Karl Nolle, MdL
DNN/LVZ, 28.08.2001
Landesväterliche Selbstinszenierung behindert die CDU
Politik-Experte Vorländer zur Biedenkopf-Nachfolge - "Kurt Biedenkopf hat den Bezug zur Wirklichkeit verloren..."
DRESDEN. Wie andere Politikgrößen hat Kurt Biedenkopf den Bezug zur Wirklichkeit verloren, meint Professor Hans Vorländer, Politikwissenschaftler an der Technischen Uni Dresden. Der Regierungschef habe den Zeitpunkt seines Abtritts verpasst, jetzt sei ihm die Nachfolgeregelung entglitten. Für Biedenkopf sei das ein Drama, für die Partei ein notwendiger Emanzipationsprozess.
Frage: Adenauer, Kohl, Biedenkopf - große Politiker tun sich schwer mit ihrer eigenen Nachfolge. Warum verläuft die Suche nach dem Kronprinzen so selten glatt?
Hans Vorländer: Weil Politikgrößen vom eigenen Erfolg geblendet sind. Es ist ein Phänomen, das sich durch die gesamte Geschichte zieht: je stärker die Person, umso größer ist der Hang zur Selbstblendung. Alle drei Politiker haben den richtigen Zeitpunkt ihres Abtritts verpasst. Damit sind sie nicht mehr Herr des Verfahrens. Es ist wie bei Shakespeare: König Lear wusste auch sein Reich nicht rechtzeitig zu bestellen. Damit nimmt das Drama seinen Lauf.

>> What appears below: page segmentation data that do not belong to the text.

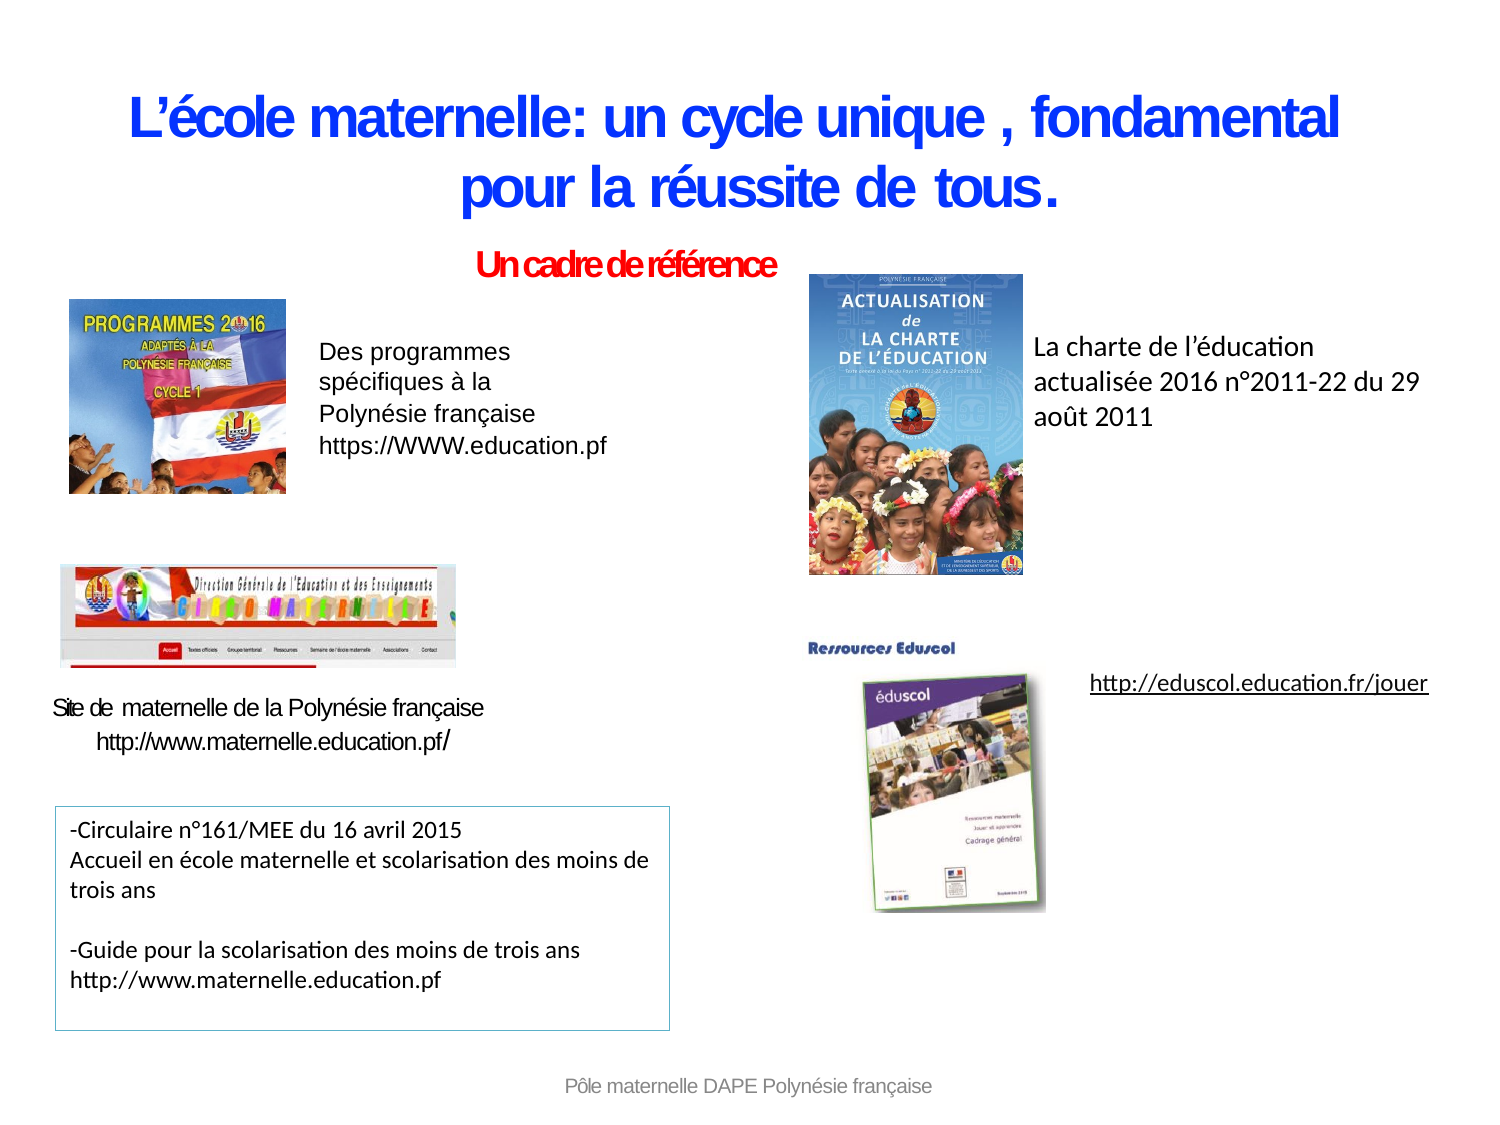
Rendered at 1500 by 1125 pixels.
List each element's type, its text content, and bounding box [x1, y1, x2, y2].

picture [69, 299, 286, 494]
picture [60, 564, 457, 669]
text_box http://eduscol.education.fr/jouer [1074, 659, 1463, 734]
picture [808, 274, 1024, 575]
text_box Des programmes spécifiques à la Polynésie française https://WWW.education.pf [291, 333, 625, 460]
text_box -Circulaire n°161/MEE du 16 avril 2015 Accueil en école maternelle et scolarisation des moins de trois ans -Guide pour la scolarisation des moins de trois ans http://www.maternelle.education.pf [55, 806, 670, 1031]
footer Pôle maternelle DAPE Polynésie française [562, 1075, 1500, 1125]
title L’école maternelle: un cycle unique , fondamental pour la réussite de tous. Un cadre de référence [60, 53, 1440, 290]
picture [801, 636, 1046, 913]
text_box La charte de l’éducation actualisée 2016 n°2011-22 du 29 août 2011 [1028, 320, 1444, 510]
text_box Site de maternelle de la Polynésie française http://www.maternelle.education.pf/ [0, 689, 598, 757]
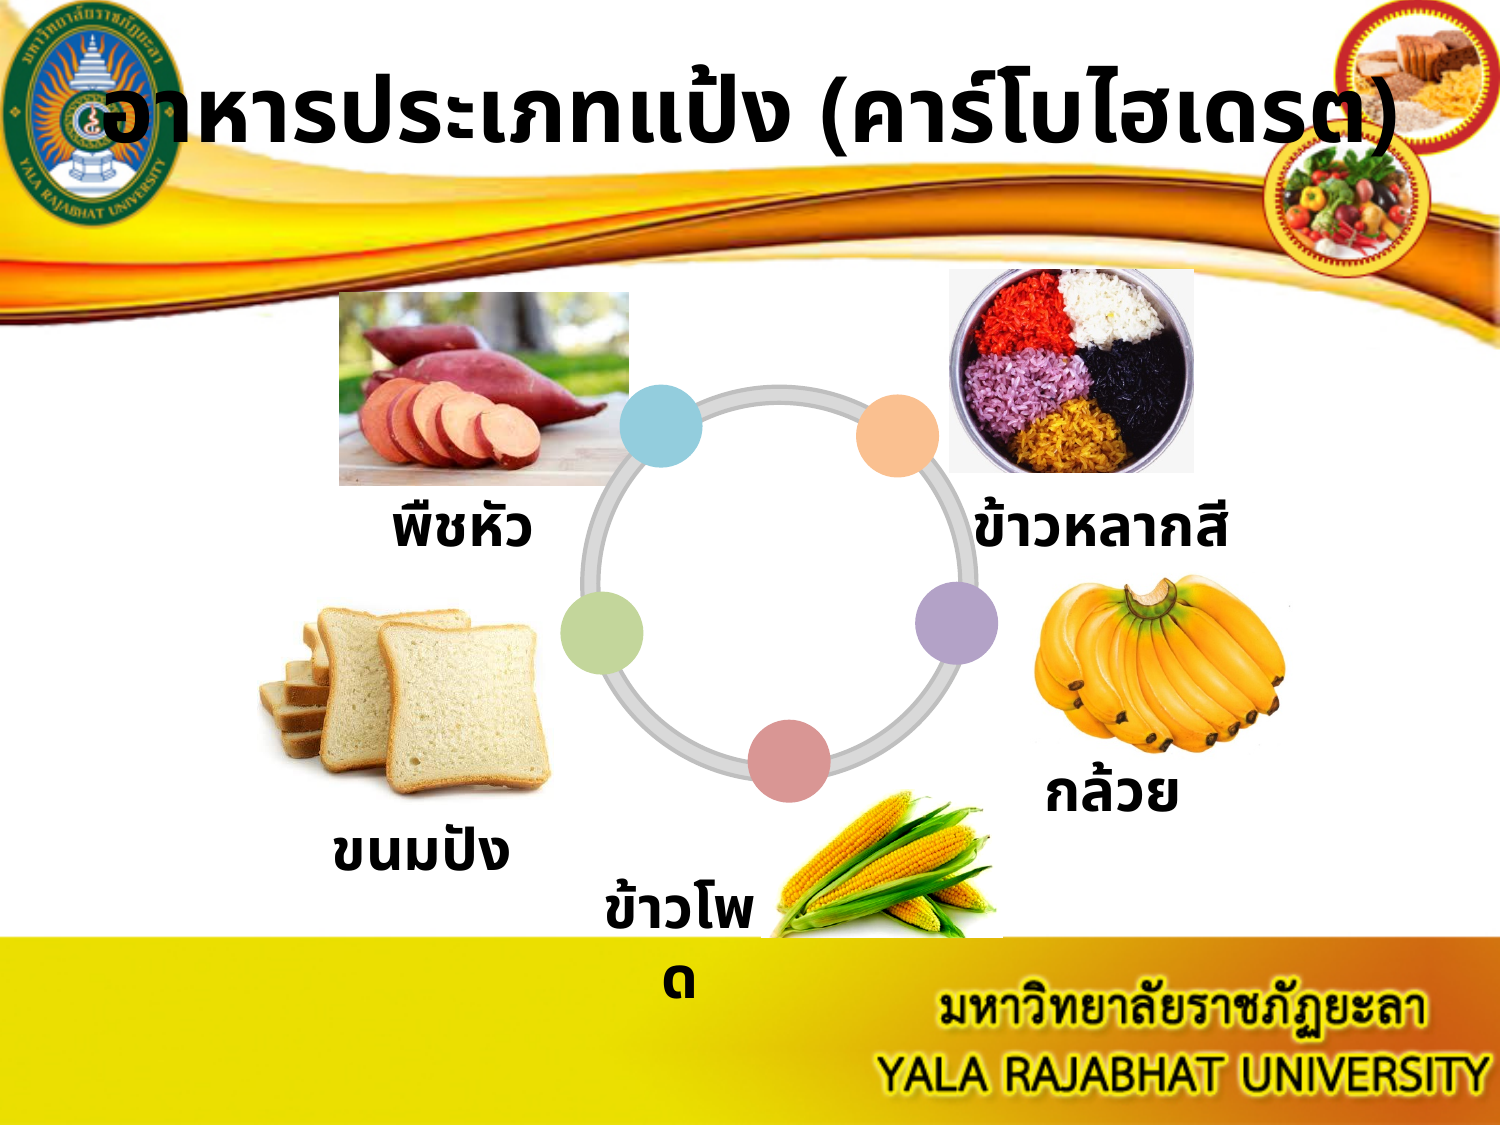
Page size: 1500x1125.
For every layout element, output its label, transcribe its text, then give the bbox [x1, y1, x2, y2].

text_box ข้าวหลากสี [1001, 480, 1301, 566]
text_box ข้าวโพด [574, 863, 786, 1018]
text_box กล้วย [1007, 746, 1219, 831]
text_box อาหารประเภทแป้ง (คาร์โบไฮเดรต) [74, 11, 1425, 200]
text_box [562, 386, 997, 801]
text_box ขนมปัง [316, 813, 528, 890]
picture [0, 0, 1500, 1125]
text_box พืชหัว [257, 480, 557, 566]
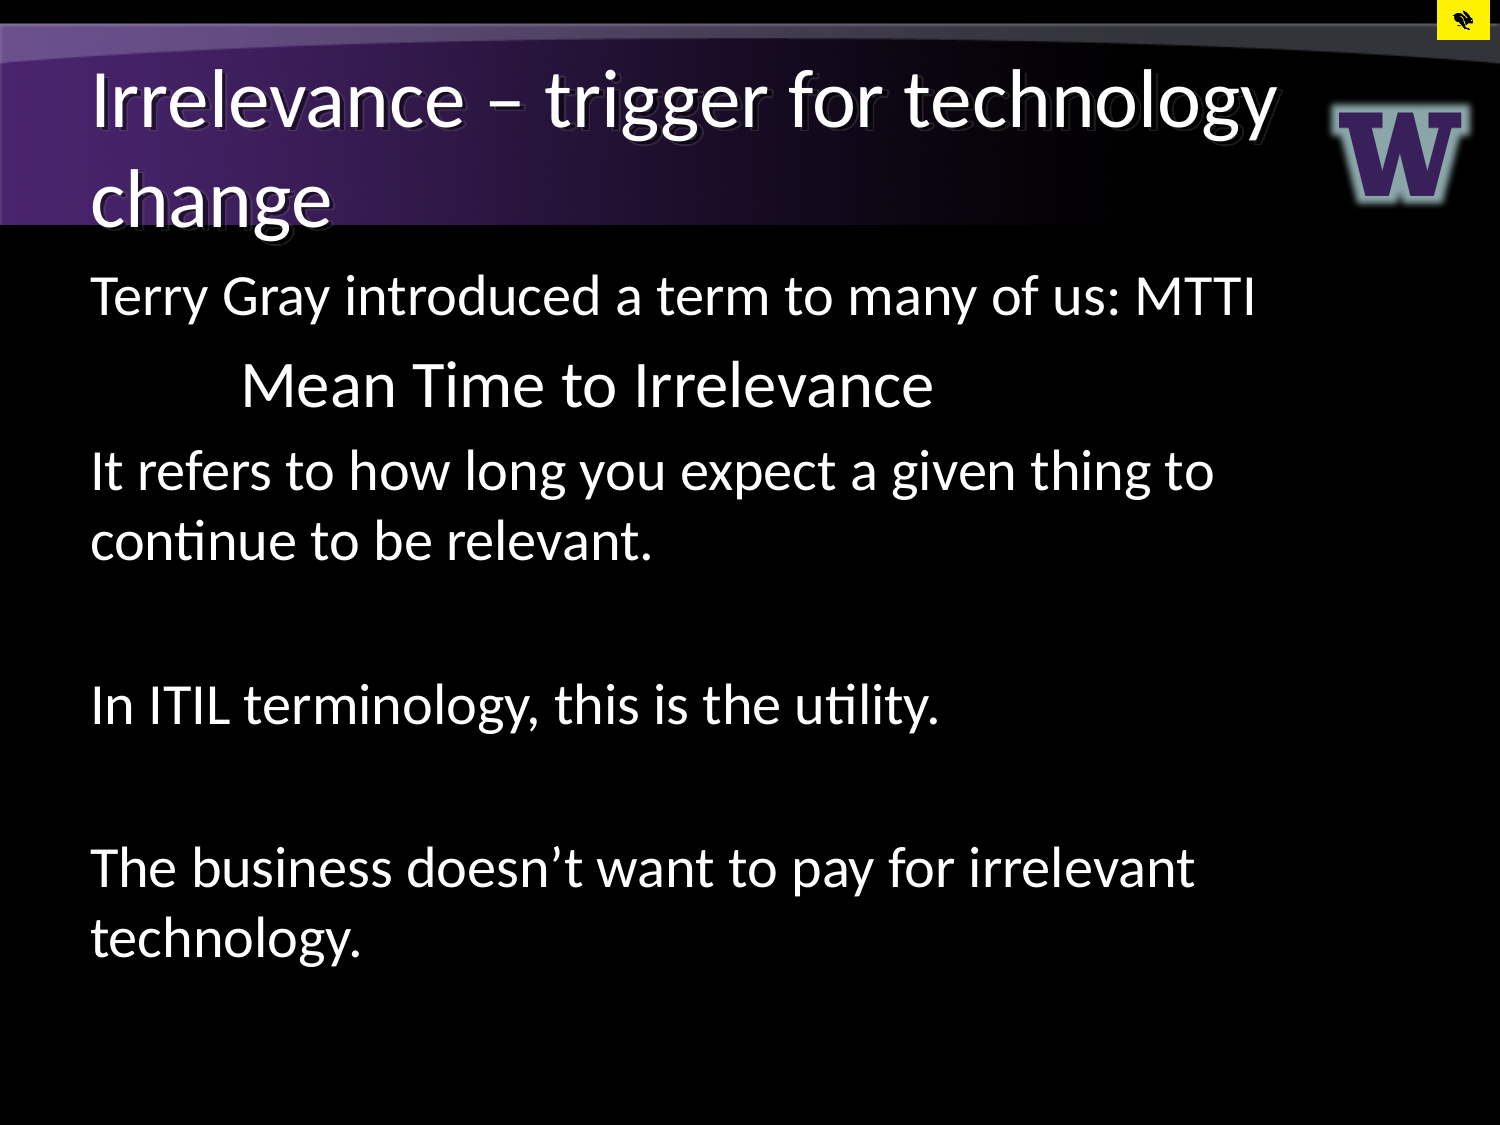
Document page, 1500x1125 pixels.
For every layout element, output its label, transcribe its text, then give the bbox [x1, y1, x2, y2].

title Irrelevance – trigger for technology change [74, 74, 1326, 213]
list Terry Gray introduced a term to many of us: MTTI Mean Time to Irrelevance It refers to how long you expect a given thing to continue to be relevant. In ITIL terminology, this is the utility. The business doesn’t want to pay for irrelevant technology. [74, 249, 1426, 1088]
picture [0, 0, 1500, 225]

Folge ist ein Machtvakuum. Wer trägt die Verantwortung?
Nicht zuletzt die Gefolgschaft. Durch ihr höfisches Verhalten verstärkt die zweite Reihe die Neigung des Regenten zum Wirklichkeitsverlust. Die Gefolgschaft handelt opportunistisch, passt sich ihm an und vergisst, langfristig die Machtbasis zu sichern. So auch in Sachsen: Die CDU hat ihre Selbstständigkeit aufgegeben, diese aber ist wichtig für den Rückhalt in der Bevölkerung.
Politiker in der Demokratie sind nur auf Zeit gewählt. Woher rührt der Hang, diese Tatsache unter der Hand zu ignorieren?
Zum einen fördert die Mediengesellschaft starke Führerpersonen. Es gibt einen schleichenden Bonapartismus in der Politik. Zum anderen sind Führer nur so stark, wie die Partei sie werden lässt. Wird die Führung nicht auf mehrere Schultern verteilt, glaubt der Regent am Ende wirklich, er wäre unersetzlich. Das ist natürlich eine Illusion.
Wie lange kann ein Regent auf schwache Statthalter vertrauen, ohne seine Machtbasis zu verlieren?
Solange bis die Pfründe in Gefahr geraten. Wenn der einfache Abgeordnete um sein Landtagsmandat bangt, kann es zu Eruptionen kommen. Dann wird der Chef durch die eigene Gefolgschaft entmachtet. Es ist wie in einer Vater-Kind-Beziehung: Irgendwann wird der Jugendliche sich emanzipieren. Die landesväterliche Selbstinszenierung ist gut für das Publikum, aber hindert die Partei, ihren Weg zu gehen. Dann fehlt nur noch ein Gegenspieler wie Ex-Minister Milbradt in Sachsen.
Dessen Kontroverse mit Biedenkopf erinnert an eine schlechte Ehe. Erst gibt es Verletzungen, dann folgt Sprachlosigkeit. Am Ende steht der Bruch. Ist das ein Fall für einen Therapeuten?
Es gibt Phasen, da kann nur noch der Scheidungsanwalt helfen. Denn wer Probleme zu lange wegsteckt, baut ein Frustpotenzial auf, das nach Entladung drängt. An diesem Punkt ist Politik genauso irrational wie das Leben.
Die Sachsen-Union steht vor einem Zweikampf. Ist das ein Problem?
Im Gegenteil, es ist ein Glücksfall. Zu lange war die innerparteiliche Demokratie stillgelegt. Elf Jahre nach der Wende kommt die CDU jetzt in die Pubertät. Und wie in dieser läuft der Prozess der Selbstfindung nicht konfliktfrei ab. Allen, die sich davor fürchten, kann man nur sagen: Gewitter können manchmal auch reinigend sein.